Ok, to rozumiem, że wrzucam całe zwrotnice od poldka na lukasie, tak? Sworzeń wahacza i górne mocowanie będzie pasowało, bo ja chcę zostać przy wąskim zawieszeniu? A jak podłączenie do zacisku? W czym w ogóle ten lukas jest lepszy od hamulców kantowych?


  
 
fajnie działają hamulce z łady i też żadna robota z wymianą.
  
 
Jeśli chodzi o lukasa to wszystko praktycznie pasuje, jedynie z tego co pamiętam to inny jest skok gwintu na przewodach.

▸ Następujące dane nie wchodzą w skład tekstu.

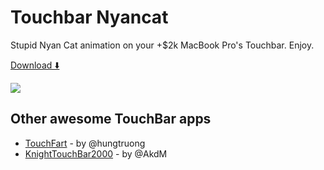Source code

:# Touchbar Nyancat
Stupid Nyan Cat animation on your +$2k MacBook Pro's Touchbar. Enjoy.

[Download ⬇️](https://www.dropbox.com/s/3j18z84jctsecjf/touchbar_nyancat.app.zip?dl=0)


![](http://i.imgur.com/mHYg4vE.jpeg)


## Other awesome TouchBar apps

* [TouchFart][touchfart] - by @hungtruong
* [KnightTouchBar2000][KnightTouchBar2000] - by @AkdM

[touchfart]: <https://github.com/hungtruong/TouchFart>
[KnightTouchBar2000]: <https://github.com/AkdM/KnightTouchBar2000>


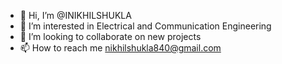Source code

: - 👋 Hi, I’m @INIKHILSHUKLA
- 👀 I’m interested in Electrical and Communication Engineering
- 💞️ I’m looking to collaborate on new projects
- 📫 How to reach me nikhilshukla840@gmail.com


<!---
INIKHILSHUKLA/INIKHILSHUKLA is a ✨ special ✨ repository because its `README.md` (this file) appears on your GitHub profile.
You can click the Preview link to take a look at your changes.
--->
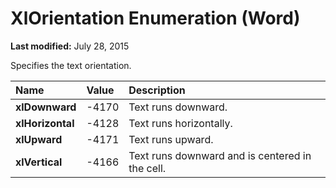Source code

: 
# XlOrientation Enumeration (Word)

 **Last modified:** July 28, 2015

Specifies the text orientation.


|**Name**|**Value**|**Description**|
|:-----|:-----|:-----|
| **xlDownward**|-4170|Text runs downward.|
| **xlHorizontal**|-4128|Text runs horizontally.|
| **xlUpward**|-4171|Text runs upward.|
| **xlVertical**|-4166|Text runs downward and is centered in the cell.|

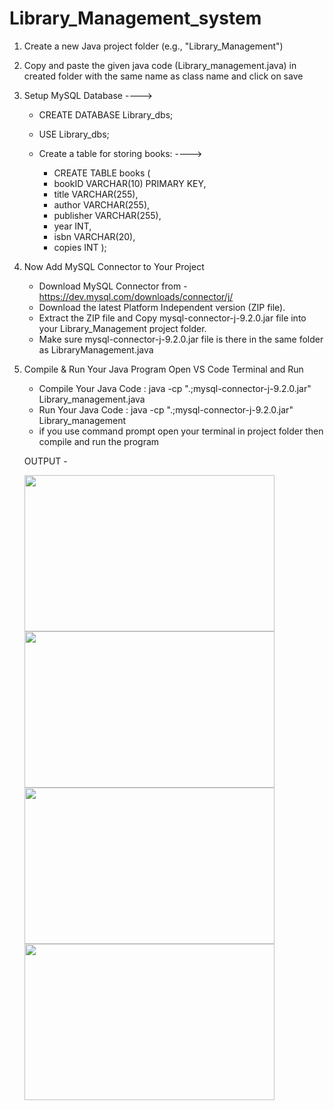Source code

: # Library_Management_system

1. Create a new Java project folder (e.g., "Library_Management")

2. Copy and paste the given java code (Library_management.java) in created folder with the same name as class name and click on save

3. Setup MySQL Database 
---->
     * CREATE DATABASE Library_dbs;
     * USE Library_dbs;

   * Create a table for storing books:
     ---->    
     * CREATE TABLE books (
     * bookID VARCHAR(10) PRIMARY KEY,
     * title VARCHAR(255),
     * author VARCHAR(255),
     * publisher VARCHAR(255),
     * year INT,
     * isbn VARCHAR(20),
     * copies INT  );

  4. Now Add MySQL Connector to Your Project

     * Download MySQL Connector from - https://dev.mysql.com/downloads/connector/j/
     * Download the latest Platform Independent version (ZIP file).
     * Extract the ZIP file and Copy mysql-connector-j-9.2.0.jar file into your Library_Management project folder.
     * Make sure mysql-connector-j-9.2.0.jar file is there in the same folder as LibraryManagement.java

  5.  Compile & Run Your Java Program
      Open VS Code Terminal and Run
         * Compile Your Java Code : java -cp ".;mysql-connector-j-9.2.0.jar" Library_management.java
         * Run Your Java Code     : java -cp ".;mysql-connector-j-9.2.0.jar" Library_management
         * if you use command prompt open your terminal in project folder then compile and run the program <br>

         OUTPUT - 


      <img src="https://github.com/user-attachments/assets/3dde45ab-5a2d-40fa-83f2-3b48220633d2" width="400" height="250"  />  
  
      <img src="https://github.com/user-attachments/assets/002bf0f8-b299-4742-ba11-fd8116557624" width="400" height="250"  /> 
      
      <img src="https://github.com/user-attachments/assets/5ebb64f7-ca9a-4772-bddd-214e1876cc44" width="400" height="250"  /> 
    
      <img src="https://github.com/user-attachments/assets/c20733e1-f077-4aaa-b8d4-ab7f59934583" width="400" height="250"  />
     
   




           



  





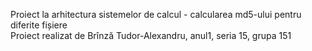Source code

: Proiect la arhitectura sistemelor de calcul - calcularea md5-ului pentru diferite fișiere  
Proiect realizat de Brînză Tudor-Alexandru, anul1, seria 15, grupa 151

Lukas jest o tyle dobry że moim zdaniem skuteczniej hamuje niż standardowe zaciski, do tego się nie zapieka, jak dla mnie wystarczy moje 105 koni w kańcie shamowuje bez problemu, a chyba o to chodzi.


[ wiadomość edytowana przez: CEHU dnia 2013-06-14 23:45:35 ]
  
 
Czy ktoś się kiedyś spotkał z hybrydą pompa, serwo lucas-zaciski z łady?
  
 
Coś mi sie obiło o uszy ze od pandy pasują potwierdzi ktoś ?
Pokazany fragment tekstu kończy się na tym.